Çocukların eğitim kurallarına olan bağlılığının her geçen gün azaldığını vurgulayan Lawîn Kurda Tofiq, sürekli tekrarlanan boykotlar nedeniyle öğrencilerin okul disiplinine uyum sağlamakta zorlandığını ifade etti. Lawîn Kurda Tofiq, medyada sık sık yer alan grev haberleri ve çocuklarla yapılan röportajların da öğrencilerin ders çalışma motivasyonunu düşürdüğünü ekledi. "Çocuklar aniden okula döndüğünde aileleri onları ders çalışmaya zorluyor. Ancak bu, onların eğitimle bağ kurmasını engelliyor. Okul, bazı öğrenciler için artık bir gelişim alanı değil; oyun ve teknoloji gibi eğlenceli uğraşlardan mahrum kalınan bir yer, adeta bir hapishane olarak görülüyor" diyen Lawîn Kurda Tofiq, bu durumun öğrencilerin okula karşı olumsuz tutum geliştirmesine neden olduğunu söyledi.

‘Çocuklar zihinsel yük altında’

İlkokul çağındaki çocukların zihinsel olarak en kırılgan yaş döneminde olduğunu dile getiren Lawîn Kurda Tofiq, sözlerine şöyle devam etti:

“Eğitim sisteminde yaşanan tekrar eden boykotlar, bu yeni deneyimin sağlıklı şekilde ilerlemesini engelliyor. Çocuklar, bu sürekli kesintiler nedeniyle dengesiz ve güvensiz bir zihinsel duruma sürükleniyor. Eğitim süreci onlar için bir gelişim alanı olmaktan çıkıp, zamanla kapalı bir kafes ya da adeta bir hapishane gibi algılanmaya başlıyor. Bu da çocuklarda okula karşı ilgi ve motivasyon yerine, uzaklaşma ve içe kapanma duygusu yaratıyor. Aynı zamanda, dijital medya ve çocuklara sunulan dijital ortamlar bu psikolojik kırılganlığı daha da artırıyor.

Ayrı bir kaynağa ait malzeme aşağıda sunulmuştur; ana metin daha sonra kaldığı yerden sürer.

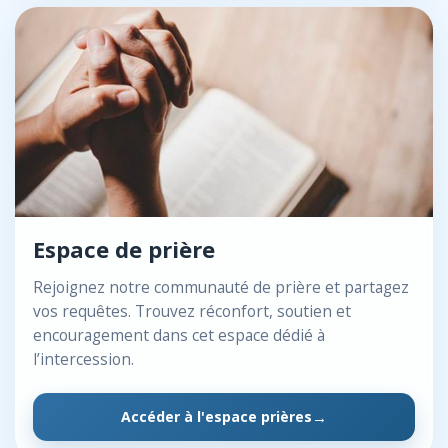
Espace de prière
Rejoignez notre communauté de prière et partagez
vos requêtes. Trouvez réconfort, soutien et
encouragement dans cet espace dédié à
l’intercession.
Accéder à l'espace prières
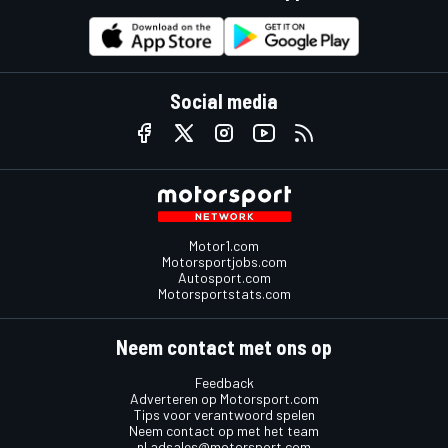
Social media
Motor1.com
Motorsportjobs.com
Autosport.com
Motorsportstats.com
Neem contact met ons op
Feedback
Adverteren op Motorsport.com
Tips voor verantwoord spelen
Neem contact op met het team
nl.adsales@motorsport.com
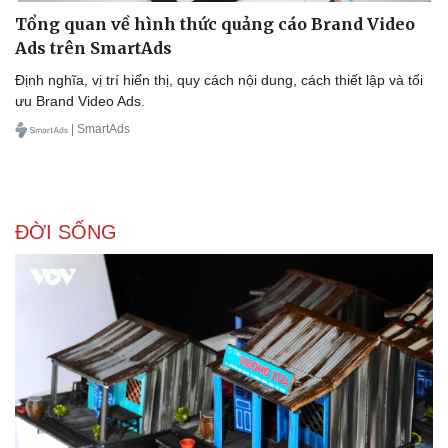
Tổng quan về hình thức quảng cáo Brand Video
Ads trên SmartAds
Định nghĩa, vị trí hiển thị, quy cách nội dung, cách thiết lập và tối
ưu Brand Video Ads.
| SmartAds
Sức khỏe
Đời sống
Dinh dưỡng - món ngon
Nhà đẹp
Cây thuốc
Blog
Sản phụ khoa
Tình yêu - Gia đình
ĐỜI SỐNG
Nhi khoa
Nam khoa
Làm đẹp - giảm cân
Phòng mạch online
Ăn sạch sống khỏe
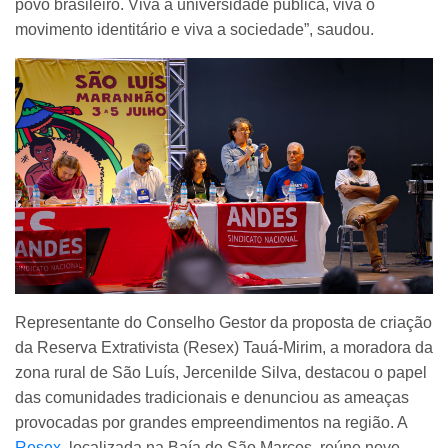
povo brasileiro. Viva a universidade pública, viva o
movimento identitário e viva a sociedade”, saudou.
Representante do Conselho Gestor da proposta de criação
da Reserva Extrativista (Resex) Tauá-Mirim, a moradora da
zona rural de São Luís, Jercenilde Silva, destacou o papel
das comunidades tradicionais e denunciou as ameaças
provocadas por grandes empreendimentos na região. A
Resex
, localizada na Baía de São Marcos, reúne nove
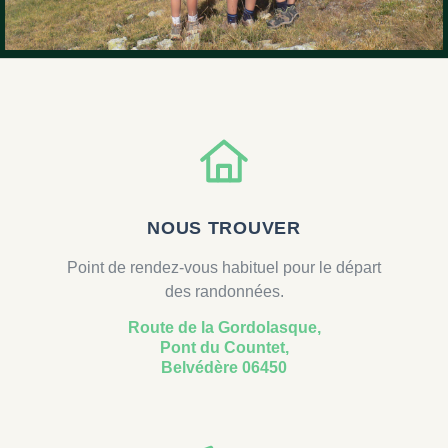
NOUS TROUVER
Point de rendez-vous habituel pour le départ
des randonnées.
Route de la Gordolasque,
Pont du Countet,
Belvédère 06450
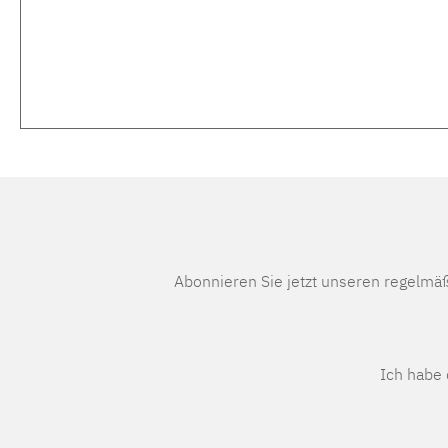
Abonnieren Sie jetzt unseren regelmä
Ich habe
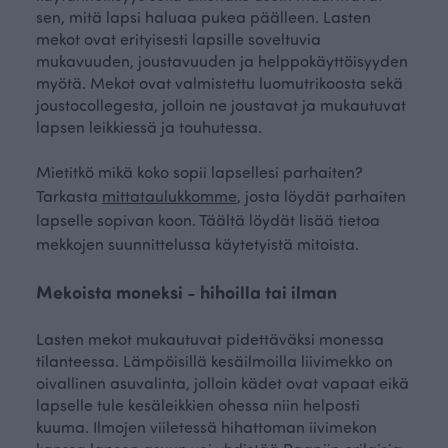
sen, mitä lapsi haluaa pukea päälleen. Lasten
mekot ovat erityisesti lapsille soveltuvia
mukavuuden, joustavuuden ja helppokäyttöisyyden
myötä. Mekot ovat valmistettu luomutrikoosta sekä
joustocollegesta, jolloin ne joustavat ja mukautuvat
lapsen leikkiessä ja touhutessa.
Mietitkö mikä koko sopii lapsellesi parhaiten?
Tarkasta
mittataulukkomme
, josta löydät parhaiten
lapselle sopivan koon. Täältä löydät lisää tietoa
mekkojen suunnittelussa käytetyistä mitoista.
Mekoista moneksi - hihoilla tai ilman
Lasten mekot mukautuvat pidettäväksi monessa
tilanteessa. Lämpöisillä kesäilmoilla liivimekko on
oivallinen asuvalinta, jolloin kädet ovat vapaat eikä
lapselle tule kesäleikkien ohessa niin helposti
kuuma. Ilmojen viiletessä hihattoman iivimekon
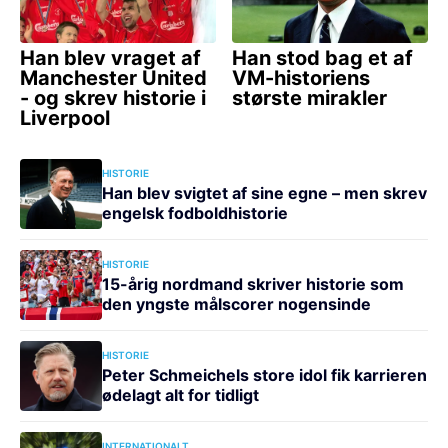
HISTORIE
Han blev svigtet af sine egne – men skrev
engelsk fodboldhistorie
HISTORIE
15-årig nordmand skriver historie som
den yngste målscorer nogensinde
HISTORIE
Peter Schmeichels store idol fik karrieren
ødelagt alt for tidligt
INTERNATIONALT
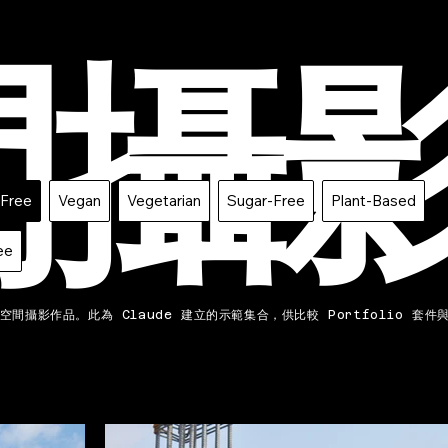
間攝
-Free
Vegan
Vegetarian
Sugar-Free
Plant-Based
ee
間攝影作品。此為 Claude 建立的示範集合，供比較 Portfolio 套件與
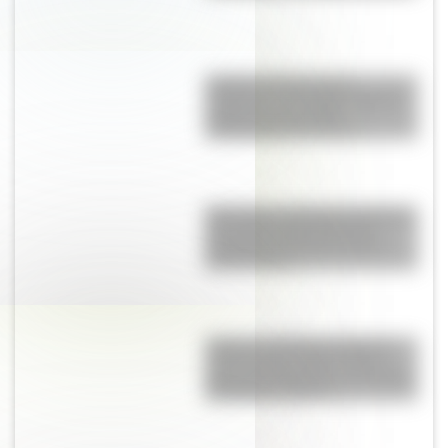
Culebra de liga de San
Francisco: el colorido reptil de
California que podría
desaparecer del mundo
Blanquita, la pequeña mariposa
que sobrevuela la Reserva
Ecológica Costanera Sur de
Buenos Aires
Torino vs. Rambler American:
¿qué vínculo existe entre el
gran auto argentino y el modelo
de Estados Unidos?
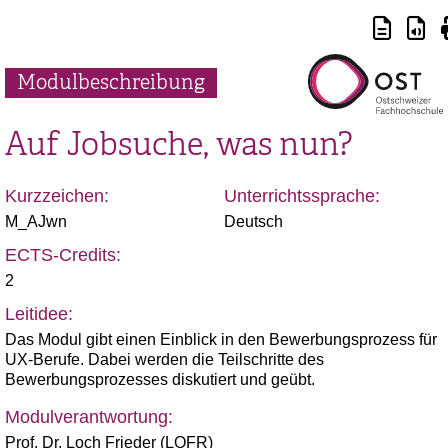
Modulbeschreibung
Auf Jobsuche, was nun?
Kurzzeichen:
Unterrichtssprache:
M_AJwn
Deutsch
ECTS-Credits:
2
Leitidee:
Das Modul gibt einen Einblick in den Bewerbungsprozess für
UX-Berufe. Dabei werden die Teilschritte des
Bewerbungsprozesses diskutiert und geübt.
Modulverantwortung:
Prof. Dr. Loch Frieder (LOFR)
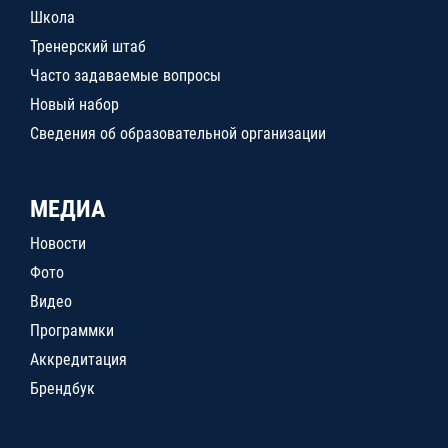
Школа
Тренерский штаб
Часто задаваемые вопросы
Новый набор
Сведения об образовательной организации
МЕДИА
Новости
Фото
Видео
Программки
Аккредитация
Брендбук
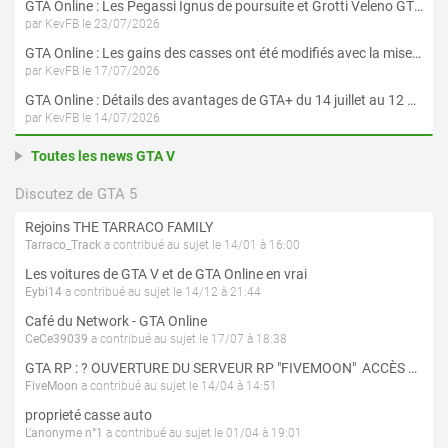
GTA Online : Les Pegassi Ignus de poursuite et Grotti Veleno GT sont maintenant disponibles
par KevFB le 23/07/2026
GTA Online : Les gains des casses ont été modifiés avec la mise à jour « Le Braquage du Kortz Center »
par KevFB le 17/07/2026
GTA Online : Détails des avantages de GTA+ du 14 juillet au 12 août
par KevFB le 14/07/2026
Toutes les news GTA V
Discutez de GTA 5
Rejoins THE TARRACO FAMILY
Tarraco_Track
a contribué au sujet le 14/01 à 16:00
Les voitures de GTA V et de GTA Online en vrai
Eybi14
a contribué au sujet le 14/12 à 21:44
Café du Network - GTA Online
CeCe39039
a contribué au sujet le 17/07 à 18:38
GTA RP : ? OUVERTURE DU SERVEUR RP "FIVEMOON"  ACCÈS LIBRE ?
FiveMoon
a contribué au sujet le 14/04 à 14:51
proprieté casse auto
L'anonyme n°1
a contribué au sujet le 01/04 à 19:01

Ne yazık ki bazı ebeveynler, çocuklarının okula başladıkları ilk günlerde yaşadıkları doğal duygusal tepkileri, ağlama, korku ya da uyum zorluklarını, şaka amacıyla dijital medyada paylaşıyor. Oysa çocuk, bu deneyimin kendisi için ne kadar önemli olduğunu hissederken, aynı zamanda bu anların alay konusu haline geldiğini fark ediyor. Bu da özgüvenini zedeliyor. Okula karşı olumsuz bir tutum geliştiriyor ve kendisini değersiz hissedebiliyor. Bu görüntüler dijital medya platformlarında kalıcı hale geliyor, çocuk büyüdükçe bu sahneler zihinsel bir yük olarak geri dönüyor.”

‘Durum iyileşebilir’

Toplumun bir kesiminin ekonomik sıkıntılarla eğitimde yaşanan boykotları ilişkilendirdiğini ve bu durumun çocukların geleceğine dair umutsuz bir tablo oluşturduğuna dikkat çeken Lawîn Kurda Tofiq, “Çocuklar temiz bir zihne sahip ve duruma hızla uyum sağlayabiliyorlar. Onlara eğitimin bir hapishane olmadığını anlatmalıyız. Bu yüzden ebeveynler, çocukları okula gittiklerinde ruh hallerinin farkında olmalılar. Çünkü boykotun çocuklar üzerindeki etkisiyle birlikte ruhsal ve ekonomik durum devam ederse, çocukların ruh hali zayıflayacaktır. Okullarını bitirmek için gün sayıyorlar, ancak durum iyileştirilebilir; bu da ders çalışmayı teşvik eden çeşitli videolarla sağlanabilir. Çünkü çocuklar kısa filmler aracılığıyla okul ve derslerin tadını çıkarabilirler ve bu önlemler çocukların zihinlerini korur” diyerek sözlerini tamamladı.